Extract to read —
[PATCH] x86: Don't remove empty x86 properties

Jim Dehnert dehnert@gmail.com
Wed Dec 12 10:38:00 GMT 2018

On Fri, Dec 7, 2018 at 6:45 AM H.J. Lu <hjl.tools@gmail.com> wrote:

> On Thu, Dec 6, 2018 at 10:22 PM Jim Dehnert <dehnert@gmail.com> wrote:
> >
> > Something's been bothering me about much of this discussion, which is
> probably related to Cary's question about intended usage.  We had some
> features analogous to these, for example concerning floating point
> behavior, in the SGI compilers and tools 20+ years ago.  One of the things
> we realized in the process was that there are at least two different
> classes of usage with different desired properties.
> >
> > The first class involves what this discussion is focused on -- the
> ability to catch invalid mixtures of assumptions, e.g., code that assumes
> or requires something (like your X86 features) vs. other code or hardware
> that doesn't satisfy those requirements.  When one catches such a mismatch
> (in the linker or loader, say), one could reject the program, or it might
> be preferable to let it pass and just use the information for better error
> messages if a failure occurs at runtime.  The latter decision might make
> sense if an actual failure is unlikely, but the decision might vary for
> different features, or different tools, or different vendors.
> >
> > For such usage, it is not necessarily critical that the property
> information be available for every component object.  For example, it may
> be known that old objects created before the property became available
> didn't ever require it.  It may also be desirable to just accept objects
> from toolchains that don't (yet) support the property bits, and accept that
> they might fail more dramatically.
> >
> > The second class involves things like cross-object optimization
> decisions, where some global attribute must apply to make the optimization
> valid.  In this case, missing information might produce an incorrect
> optimization.  An example might be a linker decision to include software FP
> support for a simple processor depending on whether any object uses FP.
> >
> > The point of bringing up this distinction is that the same property
> information might be used by different tools or toolchains, or in different
> contexts, in different ways in terms of whether a property is required or
> not, and in terms of whether accurate information is required from all
> component objects.  It's not a good idea to make assumptions when defining
> the property bit treatment about which case applies -- you should just
> carefully define what the bit means, how it's combined when linking objects
> (AND vs. OR), and, importantly, how a downstream consumer knows whether or
> not the information is complete.  In particular, a decision to discard data
> if it's missing from some objects, or if the operation applied yields a
> particular result, can make it impossible for a downstream consumer to tell
> the difference between missing information and combinations yielding 0, and
> it removes the ability of a consumer to do something intelligent for the
> first case.

Exercise tasks —
1. According to the post, whose compilers and tools had features similar to these more than 20 years ago?
2. Write out the post's passage between "Jim Dehnert dehnert@gmail.com" and "different desired properties.", inclusive, with "floating point" changed to "memory ordering".

Extracted material —
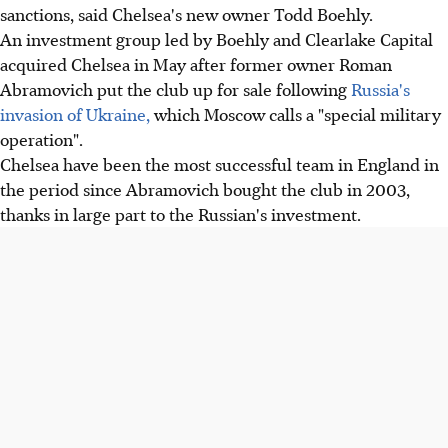
sanctions, said Chelsea's new owner Todd Boehly.
An investment group led by Boehly and Clearlake Capital
acquired Chelsea in May after former owner Roman
Abramovich put the club up for sale following
Russia's
invasion of Ukraine,
which Moscow calls a "special military
operation".
Chelsea have been the most successful team in England in
the period since Abramovich bought the club in 2003,
thanks in large part to the Russian's investment.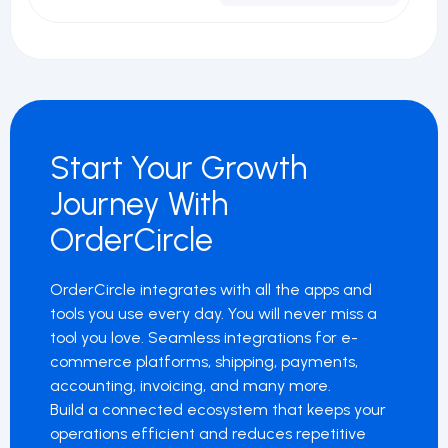
Start Your Growth
Journey With
OrderCircle
OrderCircle integrates with all the apps and
tools you use every day. You will never miss a
tool you love. Seamless integrations for e-
commerce platforms, shipping, payments,
accounting, invoicing, and many more.
Build a connected ecosystem that keeps your
operations efficient and reduces repetitive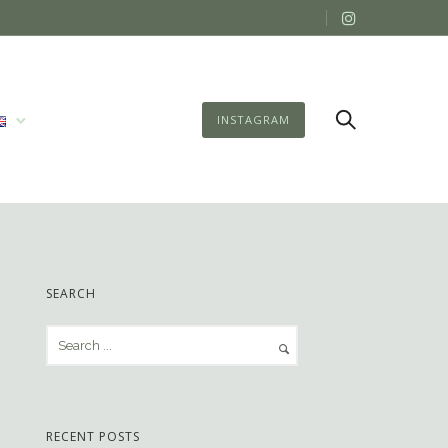
INSTAGRAM
SEARCH
RECENT POSTS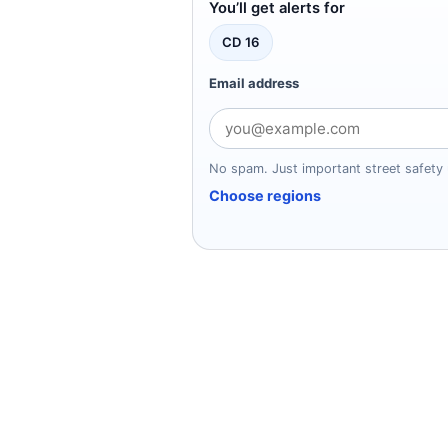
You’ll get alerts for
CD 16
Email address
No spam. Just important street safety
Choose regions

Responses to the exercise —
1. The SGI compilers and tools.

2.
Jim Dehnert dehnert@gmail.com
Wed Dec 12 10:38:00 GMT 2018

On Fri, Dec 7, 2018 at 6:45 AM H.J. Lu <hjl.tools@gmail.com> wrote:

> On Thu, Dec 6, 2018 at 10:22 PM Jim Dehnert <dehnert@gmail.com> wrote:
> >
> > Something's been bothering me about much of this discussion, which is
> probably related to Cary's question about intended usage.  We had some
> features analogous to these, for example concerning memory ordering
> behavior, in the SGI compilers and tools 20+ years ago.  One of the things
> we realized in the process was that there are at least two different
> classes of usage with different desired properties.